(Dataset entries)
==============================

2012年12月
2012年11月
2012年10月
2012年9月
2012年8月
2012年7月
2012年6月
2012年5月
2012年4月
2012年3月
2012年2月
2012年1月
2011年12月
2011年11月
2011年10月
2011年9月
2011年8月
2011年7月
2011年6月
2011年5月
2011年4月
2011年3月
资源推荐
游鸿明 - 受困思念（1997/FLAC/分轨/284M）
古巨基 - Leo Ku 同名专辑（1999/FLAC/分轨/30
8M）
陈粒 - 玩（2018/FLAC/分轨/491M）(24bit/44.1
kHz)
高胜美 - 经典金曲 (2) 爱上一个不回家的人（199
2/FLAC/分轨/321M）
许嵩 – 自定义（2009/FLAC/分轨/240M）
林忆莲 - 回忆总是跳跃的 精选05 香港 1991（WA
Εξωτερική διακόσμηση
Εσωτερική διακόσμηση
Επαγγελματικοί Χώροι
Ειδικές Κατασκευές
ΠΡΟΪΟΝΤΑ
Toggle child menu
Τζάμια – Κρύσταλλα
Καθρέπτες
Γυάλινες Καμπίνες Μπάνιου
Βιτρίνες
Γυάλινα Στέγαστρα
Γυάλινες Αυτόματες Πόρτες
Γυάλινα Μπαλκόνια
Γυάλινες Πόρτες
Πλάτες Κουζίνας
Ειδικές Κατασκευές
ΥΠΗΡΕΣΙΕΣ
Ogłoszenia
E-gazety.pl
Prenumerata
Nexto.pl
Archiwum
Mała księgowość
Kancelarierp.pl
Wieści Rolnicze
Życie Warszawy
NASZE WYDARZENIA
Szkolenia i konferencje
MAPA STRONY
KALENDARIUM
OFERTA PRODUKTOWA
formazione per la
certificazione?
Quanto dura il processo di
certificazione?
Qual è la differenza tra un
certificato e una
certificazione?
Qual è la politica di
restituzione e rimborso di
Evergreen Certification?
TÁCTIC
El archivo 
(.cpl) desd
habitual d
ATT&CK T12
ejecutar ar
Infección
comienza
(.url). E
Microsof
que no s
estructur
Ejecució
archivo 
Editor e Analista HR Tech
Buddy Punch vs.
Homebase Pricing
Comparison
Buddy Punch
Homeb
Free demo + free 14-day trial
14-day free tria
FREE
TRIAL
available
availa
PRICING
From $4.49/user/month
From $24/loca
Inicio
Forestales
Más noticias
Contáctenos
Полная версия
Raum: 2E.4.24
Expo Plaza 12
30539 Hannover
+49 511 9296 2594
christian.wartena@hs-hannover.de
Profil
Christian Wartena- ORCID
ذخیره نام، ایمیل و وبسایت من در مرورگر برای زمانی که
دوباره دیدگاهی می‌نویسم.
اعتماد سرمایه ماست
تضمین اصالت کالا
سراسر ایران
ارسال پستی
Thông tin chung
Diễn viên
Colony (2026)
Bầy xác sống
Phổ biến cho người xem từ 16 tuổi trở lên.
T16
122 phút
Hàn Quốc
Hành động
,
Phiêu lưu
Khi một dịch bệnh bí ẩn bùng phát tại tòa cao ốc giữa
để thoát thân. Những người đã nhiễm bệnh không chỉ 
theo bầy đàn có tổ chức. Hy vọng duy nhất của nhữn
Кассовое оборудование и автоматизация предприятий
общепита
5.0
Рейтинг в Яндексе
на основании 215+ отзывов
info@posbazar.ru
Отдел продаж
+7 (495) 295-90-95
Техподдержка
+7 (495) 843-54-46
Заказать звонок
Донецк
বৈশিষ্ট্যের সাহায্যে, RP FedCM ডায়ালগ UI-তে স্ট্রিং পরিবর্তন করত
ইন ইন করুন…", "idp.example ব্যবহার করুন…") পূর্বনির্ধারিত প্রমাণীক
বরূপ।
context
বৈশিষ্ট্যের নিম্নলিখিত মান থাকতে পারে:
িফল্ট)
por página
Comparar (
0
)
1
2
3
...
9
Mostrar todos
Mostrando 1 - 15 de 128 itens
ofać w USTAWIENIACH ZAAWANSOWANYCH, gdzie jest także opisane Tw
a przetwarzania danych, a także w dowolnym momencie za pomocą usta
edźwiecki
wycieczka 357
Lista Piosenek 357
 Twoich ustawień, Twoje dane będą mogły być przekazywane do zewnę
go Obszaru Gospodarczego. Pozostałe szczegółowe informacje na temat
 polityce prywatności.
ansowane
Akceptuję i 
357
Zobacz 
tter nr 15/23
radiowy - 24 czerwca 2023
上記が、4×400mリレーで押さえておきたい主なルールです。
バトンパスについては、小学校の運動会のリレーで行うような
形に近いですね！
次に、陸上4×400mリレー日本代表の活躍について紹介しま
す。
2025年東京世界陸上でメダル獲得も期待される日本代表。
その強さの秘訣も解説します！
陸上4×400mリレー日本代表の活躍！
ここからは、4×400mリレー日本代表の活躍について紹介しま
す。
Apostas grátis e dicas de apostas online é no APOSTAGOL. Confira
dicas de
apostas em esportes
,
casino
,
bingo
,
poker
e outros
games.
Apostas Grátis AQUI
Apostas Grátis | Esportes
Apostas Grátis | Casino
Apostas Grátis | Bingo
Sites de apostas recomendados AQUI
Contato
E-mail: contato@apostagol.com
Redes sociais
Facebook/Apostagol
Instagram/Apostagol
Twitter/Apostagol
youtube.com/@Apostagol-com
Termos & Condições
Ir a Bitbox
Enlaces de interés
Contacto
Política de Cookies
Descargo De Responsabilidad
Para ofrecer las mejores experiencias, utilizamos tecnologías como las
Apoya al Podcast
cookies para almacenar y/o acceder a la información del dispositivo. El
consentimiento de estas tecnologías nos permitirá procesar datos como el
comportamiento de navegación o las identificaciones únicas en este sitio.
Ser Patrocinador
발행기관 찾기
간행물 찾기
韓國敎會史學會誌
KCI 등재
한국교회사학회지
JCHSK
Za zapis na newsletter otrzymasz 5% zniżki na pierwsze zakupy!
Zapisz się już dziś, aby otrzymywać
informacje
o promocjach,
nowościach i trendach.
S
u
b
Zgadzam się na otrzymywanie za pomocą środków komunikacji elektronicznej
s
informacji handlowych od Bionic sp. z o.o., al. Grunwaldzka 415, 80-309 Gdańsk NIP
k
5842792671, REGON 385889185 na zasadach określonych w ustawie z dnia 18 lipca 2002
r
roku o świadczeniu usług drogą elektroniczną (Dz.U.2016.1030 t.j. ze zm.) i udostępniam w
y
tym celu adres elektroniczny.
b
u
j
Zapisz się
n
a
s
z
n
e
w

==============================

- Assigned task -
Each entry above should be restated exactly as supplied.

- The answer -
2012年12月
2012年11月
2012年10月
2012年9月
2012年8月
2012年7月
2012年6月
2012年5月
2012年4月
2012年3月
2012年2月
2012年1月
2011年12月
2011年11月
2011年10月
2011年9月
2011年8月
2011年7月
2011年6月
2011年5月
2011年4月
2011年3月
资源推荐
游鸿明 - 受困思念（1997/FLAC/分轨/284M）
古巨基 - Leo Ku 同名专辑（1999/FLAC/分轨/30
8M）
陈粒 - 玩（2018/FLAC/分轨/491M）(24bit/44.1
kHz)
高胜美 - 经典金曲 (2) 爱上一个不回家的人（199
2/FLAC/分轨/321M）
许嵩 – 自定义（2009/FLAC/分轨/240M）
林忆莲 - 回忆总是跳跃的 精选05 香港 1991（WA
Εξωτερική διακόσμηση
Εσωτερική διακόσμηση
Επαγγελματικοί Χώροι
Ειδικές Κατασκευές
ΠΡΟΪΟΝΤΑ
Toggle child menu
Τζάμια – Κρύσταλλα
Καθρέπτες
Γυάλινες Καμπίνες Μπάνιου
Βιτρίνες
Γυάλινα Στέγαστρα
Γυάλινες Αυτόματες Πόρτες
Γυάλινα Μπαλκόνια
Γυάλινες Πόρτες
Πλάτες Κουζίνας
Ειδικές Κατασκευές
ΥΠΗΡΕΣΙΕΣ
Ogłoszenia
E-gazety.pl
Prenumerata
Nexto.pl
Archiwum
Mała księgowość
Kancelarierp.pl
Wieści Rolnicze
Życie Warszawy
NASZE WYDARZENIA
Szkolenia i konferencje
MAPA STRONY
KALENDARIUM
OFERTA PRODUKTOWA
formazione per la
certificazione?
Quanto dura il processo di
certificazione?
Qual è la differenza tra un
certificato e una
certificazione?
Qual è la politica di
restituzione e rimborso di
Evergreen Certification?
TÁCTIC
El archivo 
(.cpl) desd
habitual d
ATT&CK T12
ejecutar ar
Infección
comienza
(.url). E
Microsof
que no s
estructur
Ejecució
archivo 
Editor e Analista HR Tech
Buddy Punch vs.
Homebase Pricing
Comparison
Buddy Punch
Homeb
Free demo + free 14-day trial
14-day free tria
FREE
TRIAL
available
availa
PRICING
From $4.49/user/month
From $24/loca
Inicio
Forestales
Más noticias
Contáctenos
Полная версия
Raum: 2E.4.24
Expo Plaza 12
30539 Hannover
+49 511 9296 2594
christian.wartena@hs-hannover.de
Profil
Christian Wartena- ORCID
ذخیره نام، ایمیل و وبسایت من در مرورگر برای زمانی که
دوباره دیدگاهی می‌نویسم.
اعتماد سرمایه ماست
تضمین اصالت کالا
سراسر ایران
ارسال پستی
Thông tin chung
Diễn viên
Colony (2026)
Bầy xác sống
Phổ biến cho người xem từ 16 tuổi trở lên.
T16
122 phút
Hàn Quốc
Hành động
,
Phiêu lưu
Khi một dịch bệnh bí ẩn bùng phát tại tòa cao ốc giữa
để thoát thân. Những người đã nhiễm bệnh không chỉ 
theo bầy đàn có tổ chức. Hy vọng duy nhất của nhữn
Кассовое оборудование и автоматизация предприятий
общепита
5.0
Рейтинг в Яндексе
на основании 215+ отзывов
info@posbazar.ru
Отдел продаж
+7 (495) 295-90-95
Техподдержка
+7 (495) 843-54-46
Заказать звонок
Донецк
বৈশিষ্ট্যের সাহায্যে, RP FedCM ডায়ালগ UI-তে স্ট্রিং পরিবর্তন করত
ইন ইন করুন…", "idp.example ব্যবহার করুন…") পূর্বনির্ধারিত প্রমাণীক
বরূপ।
context
বৈশিষ্ট্যের নিম্নলিখিত মান থাকতে পারে:
িফল্ট)
por página
Comparar (
0
)
1
2
3
...
9
Mostrar todos
Mostrando 1 - 15 de 128 itens
ofać w USTAWIENIACH ZAAWANSOWANYCH, gdzie jest także opisane Tw
a przetwarzania danych, a także w dowolnym momencie za pomocą usta
edźwiecki
wycieczka 357
Lista Piosenek 357
 Twoich ustawień, Twoje dane będą mogły być przekazywane do zewnę
go Obszaru Gospodarczego. Pozostałe szczegółowe informacje na temat
 polityce prywatności.
ansowane
Akceptuję i 
357
Zobacz 
tter nr 15/23
radiowy - 24 czerwca 2023
上記が、4×400mリレーで押さえておきたい主なルールです。
バトンパスについては、小学校の運動会のリレーで行うような
形に近いですね！
次に、陸上4×400mリレー日本代表の活躍について紹介しま
す。
2025年東京世界陸上でメダル獲得も期待される日本代表。
その強さの秘訣も解説します！
陸上4×400mリレー日本代表の活躍！
ここからは、4×400mリレー日本代表の活躍について紹介しま
す。
Apostas grátis e dicas de apostas online é no APOSTAGOL. Confira
dicas de
apostas em esportes
,
casino
,
bingo
,
poker
e outros
games.
Apostas Grátis AQUI
Apostas Grátis | Esportes
Apostas Grátis | Casino
Apostas Grátis | Bingo
Sites de apostas recomendados AQUI
Contato
E-mail: contato@apostagol.com
Redes sociais
Facebook/Apostagol
Instagram/Apostagol
Twitter/Apostagol
youtube.com/@Apostagol-com
Termos & Condições
Ir a Bitbox
Enlaces de interés
Contacto
Política de Cookies
Descargo De Responsabilidad
Para ofrecer las mejores experiencias, utilizamos tecnologías como las
Apoya al Podcast
cookies para almacenar y/o acceder a la información del dispositivo. El
consentimiento de estas tecnologías nos permitirá procesar datos como el
comportamiento de navegación o las identificaciones únicas en este sitio.
Ser Patrocinador
발행기관 찾기
간행물 찾기
韓國敎會史學會誌
KCI 등재
한국교회사학회지
JCHSK
Za zapis na newsletter otrzymasz 5% zniżki na pierwsze zakupy!
Zapisz się już dziś, aby otrzymywać
informacje
o promocjach,
nowościach i trendach.
S
u
b
Zgadzam się na otrzymywanie za pomocą środków komunikacji elektronicznej
s
informacji handlowych od Bionic sp. z o.o., al. Grunwaldzka 415, 80-309 Gdańsk NIP
k
5842792671, REGON 385889185 na zasadach określonych w ustawie z dnia 18 lipca 2002
r
roku o świadczeniu usług drogą elektroniczną (Dz.U.2016.1030 t.j. ze zm.) i udostępniam w
y
tym celu adres elektroniczny.
b
u
j
Zapisz się
n
a
s
z
n
e
w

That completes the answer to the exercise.